We must sort ourself out and accomplish private victories before we can accomplish greater public victories. One of those private victories and one which is related to numbers 1-3 above is managing our own time and strategic planning.

This ties into the second thing I learnt about time management. We should try to plan well in advance, having a strategic overview and also planning by the week rather than by the day. As a result we minimise the number of things in the top left corner AKA Crisis Corner.

covey-time-management-matrix
Source: www.island94.org Adapted from Stephen Covey


How many of us simply let the important things build up until they become urgent and start to seriously stress us out?


 Source: Flickr FJTUrban

A few days later it hit me, the teacher who delivered our CPD (yes, most of our CPD is delivered by our own staff) is an avid chess player.

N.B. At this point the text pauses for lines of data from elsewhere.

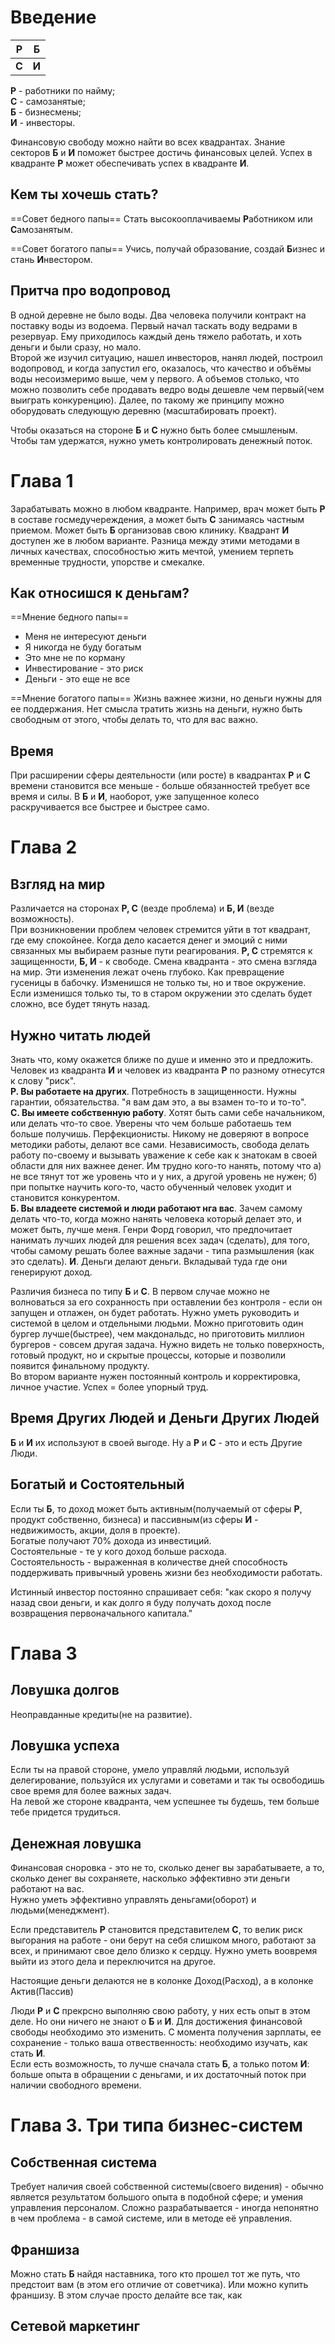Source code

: # Введение
| **Р**   | **Б**   |
| --- | --- |
| **С**   | **И**   | 

**Р** - работники по найму;  
**С** - самозанятые;  
**Б** - бизнесмены;  
**И** - инвесторы.

Финансовую свободу можно найти во всех квадрантах. Знание секторов **Б** и **И** поможет быстрее достичь финансовых целей. Успех в квадранте **Р** может обеспечивать успех в квадранте **И**.

## Кем ты хочешь стать?
==Совет бедного папы==
Стать высокооплачиваемы **Р**аботником или **С**амозанятым.

==Совет богатого папы==
Учись, получай образование, создай **Б**изнес и стань **И**нвестором.

## Притча про водопровод
В одной деревне не было воды. Два человека получили контракт на поставку воды из водоема. Первый начал таскать воду ведрами в резервуар. Ему приходилось каждый день тяжело работать, и хоть деньги и были сразу, но мало.  
Второй же изучил ситуацию, нашел инвесторов, нанял людей, построил водопровод, и когда запустил его, оказалось, что качество и объёмы воды несоизмеримо выше, чем у первого. А объемов столько, что можно позволить себе продавать ведро воды дешевле чем первый(чем выиграть конкуренцию). Далее, по такому же принципу можно оборудовать следующую деревню (масштабировать проект).

Чтобы оказаться на стороне **Б** и **С** нужно быть более смышленым. Чтобы там удержатся, нужно уметь контролировать денежный поток.

# Глава 1
Зарабатывать можно в любом квадранте. Например, врач может быть **Р** в составе госмедучереждения, а может быть **С** занимаясь частным приемом. Может быть **Б** организовав свою клинику. Квадрант **И** доступен же в любом варианте. Разница между этими методами в личных качествах, способностью жить мечтой, умением терпеть временные трудности, упорстве и смекалке.

## Как относишся к деньгам?
==Мнение бедного папы==
- Меня не интересуют деньги
- Я никогда не буду богатым
- Это мне не по корману
- Инвестирование - это риск
- Деньги - это еще не все

==Мнение богатого папы==
Жизнь важнее жизни, но деньги нужны для ее поддержания. Нет смысла тратить жизнь на деньги, нужно быть свободным от этого, чтобы делать то, что для вас важно.

## Время
При расширении сферы деятельности (или росте) в квадрантах **Р** и **С** времени становится все меньше - больше обязанностей требует все время и силы. В **Б** и **И**, наоборот, уже запущенное колесо раскручивается все быстрее и быстрее само.

# Глава 2
## Взгляд на мир
Различается на сторонах **Р, С** (везде проблема) и **Б, И** (везде возможность).  
При возникновении проблем человек стремится уйти в тот квадрант, где ему спокойнее. Когда дело касается денег и эмоций с ними связанных мы выбираем разные пути реагирования. **Р, С** стремятся к защищенности, **Б, И** - к свободе. Смена квадранта - это смена взгляда на мир. Эти изменения лежат очень глубоко. Как превращение гусеницы в бабочку. Изменишся не только ты, но и твое окружение. Если изменишся только ты, то в старом окружении это сделать будет сложно, все будет тянуть назад.

## Нужно читать людей
Знать что, кому окажется ближе по душе и именно это и предложить. Человек из квадранта **И** и человек из квадранта **Р** по разному отнесутся к слову "риск".  
**Р. Вы работаете на других**. Потребность в защищенности. Нужны гарантии, обязательства. "я вам дам это, а вы взамен то-то и то-то".  
**С. Вы имеете собственную работу**. Хотят быть сами себе начальником, или делать что-то свое. Уверены что чем больше работаешь тем больше получишь. Перфекционисты. Никому не доверяют в вопросе методики работы, делают все сами. Независимость, свобода делать работу по-своему и вызывать уважение к себе как к знатокам в своей области для них важнее денег. Им трудно кого-то нанять, потому что а) не все тянут тот же уровень что и у них, а другой уровень не нужен; б) при попытке научить кого-то, часто обученный человек уходит и становится конкурентом.  
**Б. Вы владеете системой и люди работают нга вас**. Зачем самому делать что-то, когда можно нанять человека который делает это, и может быть, лучше меня. Генри Форд говорил, что предпочитает нанимать лучших людей для решения всех задач (сделать), для того, чтобы самому решать более важные задачи - типа размышления (как это сделать).
**И**. Деньги делают деньги. Вкладывай туда где они генерируют доход.

Различия бизнеса по типу **Б** и **С**. В первом случае можно не волноваться за его сохранность при оставлении без контроля - если он запущен и отлажен, он будет работать. Нужно уметь руководить и системой в целом и отдельными людьми. Можно приготовить один бургер лучше(быстрее), чем макдональдс, но приготовить миллион бургеров - совсем другая задача. Нужно видеть не только поверхность, готовый продукт, но и скрытые процессы, которые и позволили появится финальному продукту.  
Во втором варианте нужен постоянный контроль и корректировка, личное участие. Успех = более упорный труд.

## Время Других Людей и Деньги Других Людей
**Б** и **И** их используют в своей выгоде. Ну а **Р** и **С** - это и есть Другие Люди.

## Богатый и Состоятельный
Если ты **Б**, то доход может быть активным(получаемый от сферы **Р**, продукт собственно, бизнеса) и пассивным(из сферы **И** - недвижимость, акции, доля в проекте).  
Богатые получают 70% дохода из инвестиций.  
Состоятельные - те у кого доход больше расхода.  
Состоятельность - выраженная в количестве дней способность поддерживать привычный уровень жизни без необходимости работать.

Истинный инвестор постоянно спрашивает себя: "как скоро я получу назад свои деньги, и как долго я буду получать доход после возвращения первоначального капитала."

# Глава 3
## Ловушка долгов
Неоправданные кредиты(не на развитие).

## Ловушка успеха
Если ты на правой стороне, умело управляй людьми, используй делегирование, пользуйся их услугами и советами и так ты освободишь свое время для более важных задач.  
На левой же стороне квадранта, чем успешнее ты будешь, тем больше тебе придется трудиться.

## Денежная ловушка
Финансовая сноровка - это не то, сколько денег вы зарабатываете, а то, сколько денег вы сохраняете, насколько эффективно эти деньги работают на вас.  
Нужно уметь эффективно управлять деньгами(оборот) и людьми(менеджмент).

Если представитель **Р** становится представителем **С**, то велик риск выгорания на работе - они берут на себя слишком много, работают за всех, и принимают свое дело близко к сердцу. Нужно уметь воовремя выйти из этого дела и переключится на другое.

Настоящие деньги делаются не в колонке Доход(Расход), а в колонке Актив(Пассив)

Люди **Р** и **С** прекрсно выполняю свою работу, у них есть опыт в этом деле. Но они ничего не знают о **Б** и **И**. Для достижения финансовой свободы необходимо это изменить. С момента получения зарплаты, ее сохранение - только ваша отвественность: необходимо изучать, как стать **И**.  
Если есть возможность, то лучше сначала стать **Б**, а только потом **И**: больше опыта в обращении с деньгами, и их достаточный поток при наличии свободного времени.

# Глава 3. Три типа бизнес-систем
## Собственная система
Требует наличия своей собственной системы(своего видения) - обычно является результатом большого опыта в подобной сфере; и умения управления персоналом. Сложно разрабатывается - иногда непонятно в чем проблема - в самой системе, или в методе её управления.
## Франшиза
Можно стать **Б** найдя наставника, того кто прошел тот же путь, что предстоит вам (в этом его отличие от советчика). Или можно купить франшизу. В этом случае просто делайте все так, как
## Сетевой маркетинг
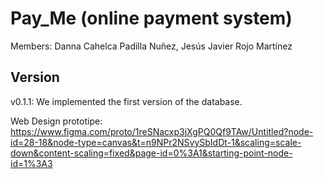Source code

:# Pay_Me (online payment system)
Members: Danna Cahelca Padilla Nuñez, Jesús Javier Rojo Martínez

## Version
v0.1.1: We implemented the first version of the database.

Web Design prototipe: https://www.figma.com/proto/1reSNacxp3jXgPQ0Qf9TAw/Untitled?node-id=28-18&node-type=canvas&t=n9NPr2NSvySbIdDt-1&scaling=scale-down&content-scaling=fixed&page-id=0%3A1&starting-point-node-id=1%3A3
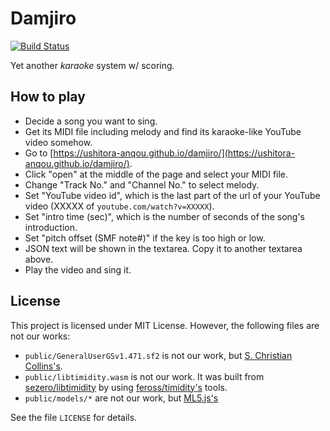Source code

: # Damjiro

[![Build Status](https://travis-ci.org/ushitora-anqou/damjiro.svg?branch=master)](https://travis-ci.org/ushitora-anqou/damjiro)

Yet another _karaoke_ system w/ scoring.

## How to play

- Decide a song you want to sing.
- Get its MIDI file including melody and find its karaoke-like YouTube video somehow.
- Go to [https://ushitora-anqou.github.io/damjiro/](https://ushitora-anqou.github.io/damjiro/).
- Click "open" at the middle of the page and select your MIDI file.
- Change "Track No." and "Channel No." to select melody.
- Set "YouTube video id", which is the last part of the url of your YouTube video (XXXXX of `youtube.com/watch?v=XXXXX`).
- Set "intro time (sec)", which is the number of seconds of the song's introduction.
- Set "pitch offset (SMF note#)" if the key is too high or low.
- JSON text will be shown in the textarea. Copy it to another textarea above.
- Play the video and sing it.

## License

This project is licensed under MIT License.
However, the following files are not our works:

- `public/GeneralUserGSv1.471.sf2` is not our work, but [S. Christian Collins's](http://www.schristiancollins.com/generaluser.php).
- `public/libtimidity.wasm` is not our work. It was built from [sezero/libtimidity](https://github.com/sezero/libtimidity) by using [feross/timidity's](https://github.com/feross/timidity) tools.
- `public/models/*` are not our work, but [ML5.js's](https://ml5js.org/)

See the file `LICENSE` for details.
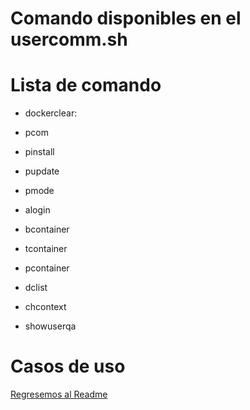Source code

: # Comando disponibles en el usercomm.sh 

# Lista de comando
- dockerclear:

- pcom

- pinstall

- pupdate

- pmode

- alogin

- bcontainer

- tcontainer

- pcontainer

- dclist

- chcontext

- showuserqa

# Casos de uso

[Regresemos al Readme](../README.md)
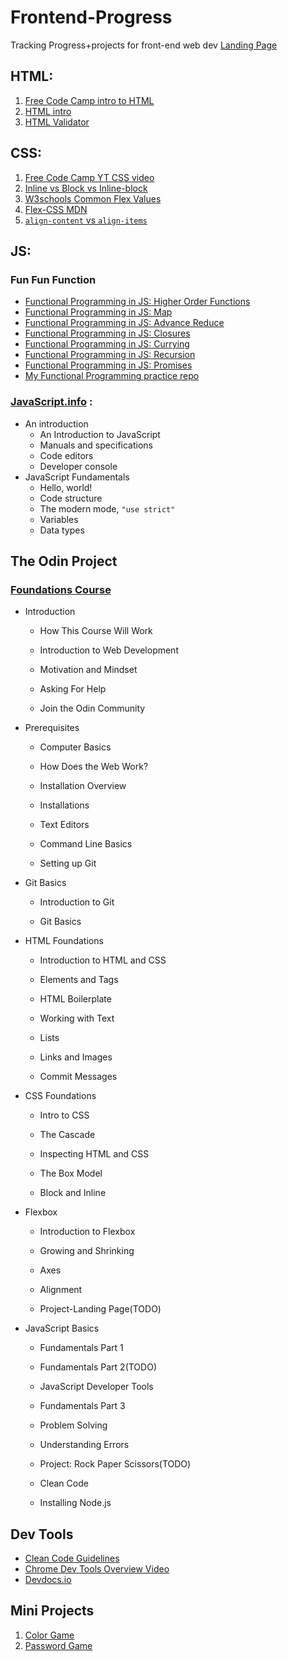 # Frontend-Progress
Tracking Progress+projects for front-end web dev
[Landing Page](https://pratikshadpai.github.io/Frontend-Progress/)

## HTML: 
1. [Free Code Camp intro to HTML](https://www.freecodecamp.org/news/html-crash-course/)
2. [HTML intro](https://www.youtube.com/watch?v=LGQuIIv2RVA&list=PL4-IK0AVhVjM0xE0K2uZRvsM7LkIhsPT-)
3. [HTML Validator](https://validator.w3.org/nu/#textarea)

## CSS:
1. [Free Code Camp YT CSS video](https://www.youtube.com/watch?v=ieTHC78giGQ)
2. [Inline vs Block vs Inline-block](https://www.digitalocean.com/community/tutorials/css-display-inline-vs-inline-block)
3. [W3schools Common Flex Values](https://www.w3.org/TR/css-flexbox-1/#flex-common)
4. [Flex-CSS MDN](https://developer.mozilla.org/en-US/docs/Web/CSS/flex)
5. [`align-content` vs `align-items`](https://stackoverflow.com/questions/27539262/whats-the-difference-between-align-content-and-align-items)

## JS: 
### Fun Fun Function
- [Functional Programming in JS: Higher Order Functions](https://www.youtube.com/watch?v=BMUiFMZr7vk&list=PL0zVEGEvSaeEd9hlmCXrk5yUyqUag-n84&index=2)
- [Functional Programming in JS: Map](https://www.youtube.com/watch?v=bCqtb-Z5YGQ&list=PL0zVEGEvSaeEd9hlmCXrk5yUyqUag-n84&index=2)
- [Functional Programming in JS: Advance Reduce](https://www.youtube.com/watch?v=1DMolJ2FrNY&list=PL0zVEGEvSaeEd9hlmCXrk5yUyqUag-n84&index=4)
- [Functional Programming in JS: Closures](https://www.youtube.com/watch?v=CQqwU2Ixu-U&list=PL0zVEGEvSaeEd9hlmCXrk5yUyqUag-n84&index=5)
- [Functional Programming in JS: Currying](https://www.youtube.com/watch?v=iZLP4qOwY8I&list=PL0zVEGEvSaeEd9hlmCXrk5yUyqUag-n84&index=6)
- [Functional Programming in JS: Recursion](https://www.youtube.com/watch?v=k7-N8R0-KY4&list=PL0zVEGEvSaeEd9hlmCXrk5yUyqUag-n84&index=7)
- [Functional Programming in JS: Promises](https://www.youtube.com/watch?v=2d7s3spWAzo&list=PL0zVEGEvSaeEd9hlmCXrk5yUyqUag-n84&index=8)
- [My Functional Programming practice repo](https://github.com/PratikshaDPai/Functional-Programming-Sandbox)
  
### [JavaScript.info](https://javascript.info/) :
- An introduction
    - An Introduction to JavaScript
    - Manuals and specifications
    - Code editors
    - Developer console
- JavaScript Fundamentals
    - Hello, world!
    - Code structure
    - The modern mode, `"use strict"`
    - Variables
    - Data types
 
## The Odin Project
### [Foundations Course](https://www.theodinproject.com/paths/foundations/courses/foundations)
- Introduction
    - How This Course Will Work

    - Introduction to Web Development

    - Motivation and Mindset

    - Asking For Help

    - Join the Odin Community
      
 - Prerequisites
    - Computer Basics
    
    - How Does the Web Work?
    
    - Installation Overview
    
    - Installations
    
    - Text Editors
    
    - Command Line Basics
    
    - Setting up Git
  
- Git Basics
    - Introduction to Git

    - Git Basics
 
- HTML Foundations
    - Introduction to HTML and CSS
    
    - Elements and Tags
    
    - HTML Boilerplate
    
    - Working with Text
    
    - Lists
    
    - Links and Images
    
    - Commit Messages

- CSS Foundations
    - Intro to CSS
    
    - The Cascade
    
    - Inspecting HTML and CSS
 
    - The Box Model
    
    - Block and Inline

- Flexbox
    - Introduction to Flexbox

    - Growing and Shrinking

    - Axes

    - Alignment
 
    - Project-Landing Page(TODO)
 
      
- JavaScript Basics
    - Fundamentals Part 1

    - Fundamentals Part 2(TODO)

    - JavaScript Developer Tools

    - Fundamentals Part 3

    - Problem Solving

    - Understanding Errors

    - Project: Rock Paper Scissors(TODO)

    - Clean Code

    - Installing Node.js


## Dev Tools
- [Clean Code Guidelines](https://onextrapixel.com/10-principles-for-keeping-your-programming-code-clean/)
- [Chrome Dev Tools Overview Video](https://www.youtube.com/watch?v=VYyQv0CSZOE&t=10s)
- [Devdocs.io](https://devdocs.io/dom/)

 
## Mini Projects
1. [Color Game](https://jsfiddle.net/d0r8aqse/3/)
2. [Password Game](https://github.com/PratikshaDPai/Password-Game/tree/main)



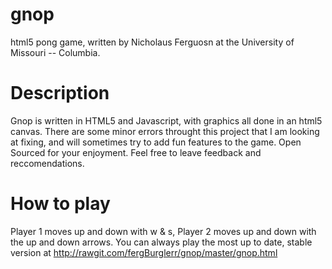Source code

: gnop
====
html5 pong game, written by Nicholaus Ferguosn at the University of Missouri -- Columbia.  


Description
====
Gnop is written in HTML5 and Javascript, with graphics all done in an html5 canvas.  There are some minor errors throught this project that I am looking at fixing, and will sometimes try to add fun features to the game.  Open Sourced for your enjoyment.  Feel free to leave feedback and reccomendations.  


How to play
====
Player 1 moves up and down with w & s, Player 2 moves up and down with the up and down arrows.  You can always play the most up to date, stable version at http://rawgit.com/fergBurglerr/gnop/master/gnop.html
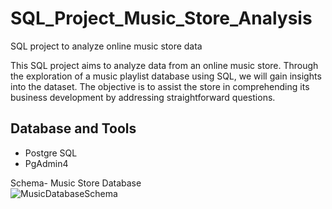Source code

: # SQL_Project_Music_Store_Analysis
SQL project to analyze online music store data

This SQL project aims to analyze data from an online music store. Through the exploration of a music playlist database using SQL, we will gain insights into the dataset. The objective is to assist the store in comprehending its business development by addressing straightforward questions.

## Database and Tools
* Postgre SQL
* PgAdmin4

Schema- Music Store Database  
![MusicDatabaseSchema](https://user-images.githubusercontent.com/112153548/213707717-bfc9f479-52d9-407b-99e1-e94db7ae10a3.png)

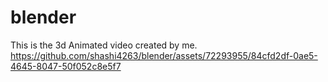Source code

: # blender
This is the 3d Animated video created by me.
https://github.com/shashi4263/blender/assets/72293955/84cfd2df-0ae5-4645-8047-50f052c8e5f7


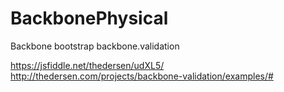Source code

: # BackbonePhysical
Backbone bootstrap
backbone.validation

https://jsfiddle.net/thedersen/udXL5/
http://thedersen.com/projects/backbone-validation/examples/#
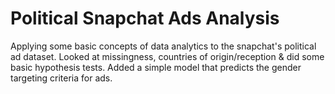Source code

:# Political Snapchat Ads Analysis
Applying some basic concepts of data analytics to the snapchat's political ad dataset. Looked at missingness, countries of origin/reception & did some basic hypothesis tests. Added a simple model that predicts the gender targeting criteria for ads.
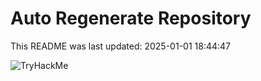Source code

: # Auto Regenerate Repository

This README was last updated: 2025-01-01 18:44:47

 ![TryHackMe](https://tryhackme.com/badge/533634)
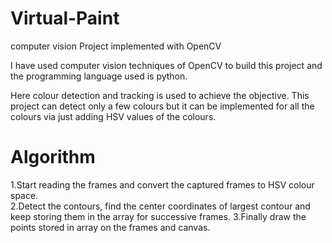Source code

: # Virtual-Paint

computer vision Project implemented with OpenCV

I have used computer vision techniques of OpenCV to build this project and the programming language used is python.

Here colour detection and tracking is used to achieve the objective. This project can detect only a few colours but it can be implemented for all the colours via just adding HSV values of the colours.

# Algorithm

1.Start reading the frames and convert the captured frames to HSV colour space.									
2.Detect the contours, find the center coordinates of largest contour and keep storing them in the array for successive frames.
3.Finally draw the points stored in array on the frames and canvas.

Perhaps there was a link between chess and time management as a teacher. Like teaching, chess is a game of strategy. You have to have an end goal, i.e. where you want your students to be at the end of the term/year. Likewise, whilst it helps to know your opponent in chess, it helps to know your classes and students so that you can plan your tactics carefully. I make no comparison to battlefields and the front-line though!

Similarly, the sequences of moves/lessons strike me as another parallel. And finally, as Covey advises us to plan by the week to avoid crises, in chess if we simply play one move at a time, one lesson at a time, one day at a time, we'll soon find ourselves in moments of stress and crisis as too many things hit us at once. Perhaps, we should all be teaching like a chess grandmaster. We could have set strategies, plan our moves (lessons) well in advance perhaps several moves ahead with a medium and long term goal in mind. We could have a backup plan should our students go off track or make an unanticipated move(ment) in progress. With all this in place, I believe it is less likely that we will get caught out. Instead we will spend more of our time in "The Zone", planning and delivering good and outstanding lessons, rather than flailing around fighting small fires in the bottom left corner or dealing with larger fires in the top left.

I'd be interested in hearing your thoughts. Am I just stating the obvious or does the analogy help us manage our time more effectively as teachers?